[Stored dataset items]
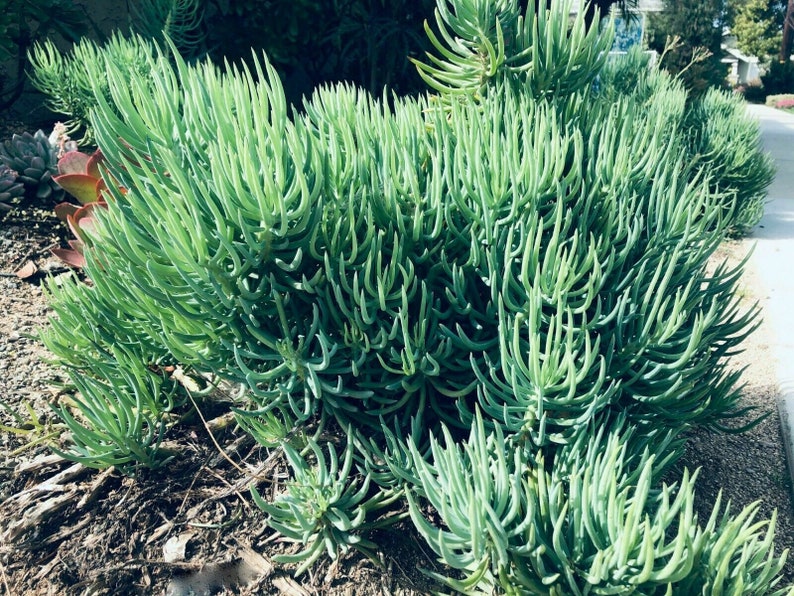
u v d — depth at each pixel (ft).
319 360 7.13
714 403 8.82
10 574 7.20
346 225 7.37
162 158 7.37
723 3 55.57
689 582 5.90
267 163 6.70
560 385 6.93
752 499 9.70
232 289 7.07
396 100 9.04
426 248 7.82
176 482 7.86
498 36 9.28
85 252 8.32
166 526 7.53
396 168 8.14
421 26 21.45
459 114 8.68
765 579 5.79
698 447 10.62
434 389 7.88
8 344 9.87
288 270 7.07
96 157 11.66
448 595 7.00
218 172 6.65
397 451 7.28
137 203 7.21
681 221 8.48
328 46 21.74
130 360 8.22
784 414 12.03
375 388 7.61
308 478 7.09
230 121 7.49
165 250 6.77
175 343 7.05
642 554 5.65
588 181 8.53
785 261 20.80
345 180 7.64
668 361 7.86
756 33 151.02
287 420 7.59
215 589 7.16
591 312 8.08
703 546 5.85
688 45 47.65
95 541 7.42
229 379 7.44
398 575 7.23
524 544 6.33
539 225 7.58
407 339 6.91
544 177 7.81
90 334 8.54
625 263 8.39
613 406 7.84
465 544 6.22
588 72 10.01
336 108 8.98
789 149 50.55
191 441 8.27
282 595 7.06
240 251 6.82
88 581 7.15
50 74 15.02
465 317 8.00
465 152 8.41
==
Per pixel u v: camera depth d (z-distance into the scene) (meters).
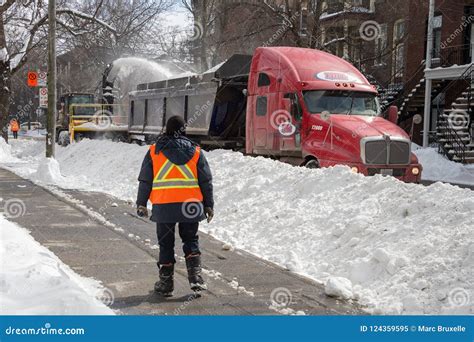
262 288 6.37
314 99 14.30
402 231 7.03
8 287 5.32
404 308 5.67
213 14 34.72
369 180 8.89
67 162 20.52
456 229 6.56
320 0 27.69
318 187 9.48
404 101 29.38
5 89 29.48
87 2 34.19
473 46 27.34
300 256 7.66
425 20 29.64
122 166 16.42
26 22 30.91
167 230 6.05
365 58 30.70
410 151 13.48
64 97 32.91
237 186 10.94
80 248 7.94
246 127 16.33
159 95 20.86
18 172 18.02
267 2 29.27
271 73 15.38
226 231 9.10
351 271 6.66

* **Activity**: Line count for the string "depth": please say how many lines in the entries above contain it, with no other words.

* **Response area**: 2